Previsualization is an extremely valuable tool for filmmakers working with digital effects. Animatics (rough stand-in animation) can be generated on a quick turn-around and dropped into edited scenes to check timing and continuity.
But there is a drawback – animatics are often unable to convey the true feeling of a fully-rendered shot, in terms of motion and object scale. A movement that looks OK for untextured stand-in models may look too quick or awkward once the final models are substituted and motion blur is added.
Ideally the production pipeline should be able to accommodate additional iterations at this stage, but often it’s too late to make changes. Usually the in/out points and action timing must be locked early on during 3D production to allow music and sound work to proceed.
This problem results in shots that look mis-timed or out of scale, even though the lighting is as good as it can be. For example, I think I saw many cases of this in the new Spider-Man movies, like the shot in the video below where Spider-Man jumps onto the moving car.

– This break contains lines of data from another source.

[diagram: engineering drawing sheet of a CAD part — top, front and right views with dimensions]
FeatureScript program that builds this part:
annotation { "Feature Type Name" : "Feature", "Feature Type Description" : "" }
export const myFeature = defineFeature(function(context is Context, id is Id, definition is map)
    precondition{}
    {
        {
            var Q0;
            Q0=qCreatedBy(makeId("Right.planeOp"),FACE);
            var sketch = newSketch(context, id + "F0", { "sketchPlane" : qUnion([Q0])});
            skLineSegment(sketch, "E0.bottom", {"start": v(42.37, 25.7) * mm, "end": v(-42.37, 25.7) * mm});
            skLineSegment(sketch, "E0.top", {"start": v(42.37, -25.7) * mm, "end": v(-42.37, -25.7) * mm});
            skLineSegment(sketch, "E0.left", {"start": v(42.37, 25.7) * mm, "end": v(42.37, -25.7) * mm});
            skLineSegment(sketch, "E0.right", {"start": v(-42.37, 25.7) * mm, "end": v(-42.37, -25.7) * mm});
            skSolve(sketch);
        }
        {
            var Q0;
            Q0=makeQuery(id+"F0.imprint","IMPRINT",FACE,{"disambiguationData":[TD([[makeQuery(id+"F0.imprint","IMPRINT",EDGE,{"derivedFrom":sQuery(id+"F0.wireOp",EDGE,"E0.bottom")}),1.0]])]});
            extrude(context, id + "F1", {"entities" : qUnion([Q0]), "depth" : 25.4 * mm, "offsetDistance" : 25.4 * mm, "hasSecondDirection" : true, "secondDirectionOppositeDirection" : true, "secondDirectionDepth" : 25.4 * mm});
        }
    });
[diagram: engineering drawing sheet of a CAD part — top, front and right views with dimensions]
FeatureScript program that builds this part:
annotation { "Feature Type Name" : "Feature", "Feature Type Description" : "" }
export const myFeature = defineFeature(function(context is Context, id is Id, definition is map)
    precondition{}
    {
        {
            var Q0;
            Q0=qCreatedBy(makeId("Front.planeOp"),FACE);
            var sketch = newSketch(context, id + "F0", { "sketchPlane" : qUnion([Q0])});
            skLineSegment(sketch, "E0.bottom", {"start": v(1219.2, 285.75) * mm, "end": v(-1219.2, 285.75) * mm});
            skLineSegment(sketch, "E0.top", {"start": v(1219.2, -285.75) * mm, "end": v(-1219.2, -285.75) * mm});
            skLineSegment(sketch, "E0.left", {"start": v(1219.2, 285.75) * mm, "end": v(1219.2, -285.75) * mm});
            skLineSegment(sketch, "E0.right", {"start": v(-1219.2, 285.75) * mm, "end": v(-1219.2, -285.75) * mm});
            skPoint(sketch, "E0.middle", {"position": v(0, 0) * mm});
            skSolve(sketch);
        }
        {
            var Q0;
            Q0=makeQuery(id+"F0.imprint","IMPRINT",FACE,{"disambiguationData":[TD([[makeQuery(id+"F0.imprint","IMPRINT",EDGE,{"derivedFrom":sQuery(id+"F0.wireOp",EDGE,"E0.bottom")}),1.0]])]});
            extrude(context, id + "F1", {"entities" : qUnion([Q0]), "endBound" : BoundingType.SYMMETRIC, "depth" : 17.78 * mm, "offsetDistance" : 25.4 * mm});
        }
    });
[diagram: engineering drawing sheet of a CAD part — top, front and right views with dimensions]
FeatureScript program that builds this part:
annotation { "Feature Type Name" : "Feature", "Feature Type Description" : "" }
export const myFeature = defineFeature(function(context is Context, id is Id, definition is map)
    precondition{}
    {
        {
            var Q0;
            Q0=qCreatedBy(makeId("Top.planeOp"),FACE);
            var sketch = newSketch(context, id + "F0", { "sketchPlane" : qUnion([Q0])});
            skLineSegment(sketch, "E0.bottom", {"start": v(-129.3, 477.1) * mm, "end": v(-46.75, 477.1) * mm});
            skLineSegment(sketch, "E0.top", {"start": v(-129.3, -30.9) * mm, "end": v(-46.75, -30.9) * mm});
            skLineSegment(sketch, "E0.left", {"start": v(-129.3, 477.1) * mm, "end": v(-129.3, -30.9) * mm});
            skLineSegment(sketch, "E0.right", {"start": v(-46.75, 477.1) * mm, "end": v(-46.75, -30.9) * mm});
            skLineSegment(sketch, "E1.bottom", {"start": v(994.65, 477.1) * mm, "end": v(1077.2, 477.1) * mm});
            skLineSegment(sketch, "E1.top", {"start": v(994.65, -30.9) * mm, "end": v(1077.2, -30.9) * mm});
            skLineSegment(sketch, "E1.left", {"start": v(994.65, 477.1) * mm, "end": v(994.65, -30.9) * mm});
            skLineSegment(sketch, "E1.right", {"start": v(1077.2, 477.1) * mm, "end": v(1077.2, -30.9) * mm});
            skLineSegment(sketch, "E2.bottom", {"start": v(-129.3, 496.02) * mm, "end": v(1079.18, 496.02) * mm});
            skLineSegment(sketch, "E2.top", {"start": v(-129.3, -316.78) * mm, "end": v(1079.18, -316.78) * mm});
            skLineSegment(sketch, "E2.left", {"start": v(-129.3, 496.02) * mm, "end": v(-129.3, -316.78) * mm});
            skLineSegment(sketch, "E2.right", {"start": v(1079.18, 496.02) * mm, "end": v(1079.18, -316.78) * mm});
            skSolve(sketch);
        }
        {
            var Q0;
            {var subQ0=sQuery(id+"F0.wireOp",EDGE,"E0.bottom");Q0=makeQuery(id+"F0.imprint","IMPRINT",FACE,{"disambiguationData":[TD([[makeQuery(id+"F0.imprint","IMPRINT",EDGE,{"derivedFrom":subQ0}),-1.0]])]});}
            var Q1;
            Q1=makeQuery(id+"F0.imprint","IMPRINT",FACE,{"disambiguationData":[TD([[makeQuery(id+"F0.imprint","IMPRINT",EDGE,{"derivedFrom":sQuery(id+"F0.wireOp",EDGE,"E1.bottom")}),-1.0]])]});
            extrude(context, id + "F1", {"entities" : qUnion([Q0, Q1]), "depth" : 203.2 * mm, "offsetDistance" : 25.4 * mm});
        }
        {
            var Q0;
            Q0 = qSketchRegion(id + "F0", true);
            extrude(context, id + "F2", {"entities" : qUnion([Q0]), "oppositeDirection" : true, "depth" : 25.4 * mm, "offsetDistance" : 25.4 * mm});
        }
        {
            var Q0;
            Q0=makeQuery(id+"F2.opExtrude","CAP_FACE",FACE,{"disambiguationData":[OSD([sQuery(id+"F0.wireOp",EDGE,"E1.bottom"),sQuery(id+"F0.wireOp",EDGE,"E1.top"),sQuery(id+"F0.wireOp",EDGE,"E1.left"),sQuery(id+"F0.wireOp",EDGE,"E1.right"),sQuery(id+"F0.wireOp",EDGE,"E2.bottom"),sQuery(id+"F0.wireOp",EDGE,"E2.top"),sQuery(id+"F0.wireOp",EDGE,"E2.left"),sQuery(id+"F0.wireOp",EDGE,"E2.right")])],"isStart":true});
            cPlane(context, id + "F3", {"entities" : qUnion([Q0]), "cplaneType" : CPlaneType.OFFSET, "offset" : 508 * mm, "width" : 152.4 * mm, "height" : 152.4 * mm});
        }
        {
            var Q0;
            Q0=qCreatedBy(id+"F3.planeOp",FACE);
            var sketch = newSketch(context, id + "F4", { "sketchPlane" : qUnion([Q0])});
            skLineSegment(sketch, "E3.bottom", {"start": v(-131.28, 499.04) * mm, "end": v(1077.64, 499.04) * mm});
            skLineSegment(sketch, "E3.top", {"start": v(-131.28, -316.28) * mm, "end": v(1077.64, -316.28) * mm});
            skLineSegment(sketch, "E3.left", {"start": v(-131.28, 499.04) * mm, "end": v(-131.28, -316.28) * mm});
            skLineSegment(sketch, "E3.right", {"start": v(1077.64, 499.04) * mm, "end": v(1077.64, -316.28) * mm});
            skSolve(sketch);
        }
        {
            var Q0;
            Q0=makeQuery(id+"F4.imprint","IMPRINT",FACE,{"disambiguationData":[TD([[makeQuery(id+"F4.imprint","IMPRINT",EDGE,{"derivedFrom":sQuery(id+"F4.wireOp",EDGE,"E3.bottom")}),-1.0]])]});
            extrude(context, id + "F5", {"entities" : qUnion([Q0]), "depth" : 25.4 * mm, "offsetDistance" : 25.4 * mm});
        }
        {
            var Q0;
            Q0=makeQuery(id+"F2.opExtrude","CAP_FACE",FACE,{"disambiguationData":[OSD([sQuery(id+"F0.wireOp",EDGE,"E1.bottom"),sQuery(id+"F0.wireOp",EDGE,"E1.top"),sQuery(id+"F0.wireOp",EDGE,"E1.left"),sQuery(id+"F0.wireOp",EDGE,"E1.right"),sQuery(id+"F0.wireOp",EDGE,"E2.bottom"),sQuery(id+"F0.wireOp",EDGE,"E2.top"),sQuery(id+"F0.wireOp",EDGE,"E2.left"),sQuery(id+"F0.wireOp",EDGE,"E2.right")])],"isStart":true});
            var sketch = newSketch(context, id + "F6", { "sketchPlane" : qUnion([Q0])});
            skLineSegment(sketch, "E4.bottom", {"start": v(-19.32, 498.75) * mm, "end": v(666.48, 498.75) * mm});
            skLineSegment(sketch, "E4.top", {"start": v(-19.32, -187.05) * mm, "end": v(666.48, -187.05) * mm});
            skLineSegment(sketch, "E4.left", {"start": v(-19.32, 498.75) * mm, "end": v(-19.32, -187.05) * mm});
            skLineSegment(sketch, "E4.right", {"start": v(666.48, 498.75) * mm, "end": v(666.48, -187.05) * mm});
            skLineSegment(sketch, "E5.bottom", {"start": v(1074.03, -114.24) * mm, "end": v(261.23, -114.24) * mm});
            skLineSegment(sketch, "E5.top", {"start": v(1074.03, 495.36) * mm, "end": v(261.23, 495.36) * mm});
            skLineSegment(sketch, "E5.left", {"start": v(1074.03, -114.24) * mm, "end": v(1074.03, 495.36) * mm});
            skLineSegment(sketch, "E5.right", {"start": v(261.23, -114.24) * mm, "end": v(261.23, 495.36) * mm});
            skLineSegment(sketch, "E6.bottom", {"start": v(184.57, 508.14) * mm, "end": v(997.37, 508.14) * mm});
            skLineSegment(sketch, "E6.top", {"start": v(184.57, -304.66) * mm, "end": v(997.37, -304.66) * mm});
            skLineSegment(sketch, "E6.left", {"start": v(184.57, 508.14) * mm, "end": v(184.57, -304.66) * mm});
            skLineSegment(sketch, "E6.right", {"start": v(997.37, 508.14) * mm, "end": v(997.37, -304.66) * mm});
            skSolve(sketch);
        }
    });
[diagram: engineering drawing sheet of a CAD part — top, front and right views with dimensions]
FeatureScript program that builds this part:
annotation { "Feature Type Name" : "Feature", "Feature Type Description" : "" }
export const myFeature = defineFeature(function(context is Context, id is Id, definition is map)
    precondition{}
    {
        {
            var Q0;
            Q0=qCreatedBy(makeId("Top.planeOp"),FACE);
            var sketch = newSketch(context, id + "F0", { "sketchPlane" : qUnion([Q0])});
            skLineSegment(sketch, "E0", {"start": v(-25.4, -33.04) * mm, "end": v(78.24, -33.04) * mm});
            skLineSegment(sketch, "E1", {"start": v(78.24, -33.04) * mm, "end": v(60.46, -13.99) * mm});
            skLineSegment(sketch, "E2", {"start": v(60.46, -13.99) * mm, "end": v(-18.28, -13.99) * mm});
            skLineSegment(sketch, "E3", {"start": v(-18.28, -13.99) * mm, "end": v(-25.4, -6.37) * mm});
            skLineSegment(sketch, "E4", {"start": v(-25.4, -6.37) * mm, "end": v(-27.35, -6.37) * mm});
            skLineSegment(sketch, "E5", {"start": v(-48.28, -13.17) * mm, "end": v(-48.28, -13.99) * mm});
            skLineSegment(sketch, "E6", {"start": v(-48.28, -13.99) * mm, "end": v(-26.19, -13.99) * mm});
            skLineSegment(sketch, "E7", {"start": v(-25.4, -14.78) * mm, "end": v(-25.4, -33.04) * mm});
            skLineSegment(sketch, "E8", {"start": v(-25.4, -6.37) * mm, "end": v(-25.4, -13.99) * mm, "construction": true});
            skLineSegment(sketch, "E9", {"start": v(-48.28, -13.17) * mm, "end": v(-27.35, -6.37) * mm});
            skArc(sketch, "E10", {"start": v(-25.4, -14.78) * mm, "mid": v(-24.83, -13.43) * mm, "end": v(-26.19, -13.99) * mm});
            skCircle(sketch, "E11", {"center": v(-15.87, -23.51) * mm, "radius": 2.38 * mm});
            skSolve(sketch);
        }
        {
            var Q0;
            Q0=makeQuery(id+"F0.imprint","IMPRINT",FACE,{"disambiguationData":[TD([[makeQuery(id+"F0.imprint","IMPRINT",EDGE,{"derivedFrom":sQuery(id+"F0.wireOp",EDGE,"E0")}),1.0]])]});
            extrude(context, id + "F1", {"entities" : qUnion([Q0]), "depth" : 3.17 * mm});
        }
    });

The timing of the jump and landing probably looked fine in animatics, but when fully lit Spider-Man seems like he’s moving too quickly; there is a feeling of lightness to his body where instead there should be solid weight. I imagine the animator really wanted to have Spider-Man hang in the air for four or five more frames, but was stuck because Spider-Man has to touch the car at frame 19, since that’s when the sound effect is going to go off, and it’s too late to get that changed.
I call this phenomenon “animatic-itis.” Wishing you could make a timing improvement, but having your hands tied by the locked-down animatic.
I’ve been guilty of this myself, by the way. The airbag-bouncing shots in Roving Mars have less-than-ideal motion because we had to lock down the bounce timing for sound effects work a week or two before we finished tweaking the animation.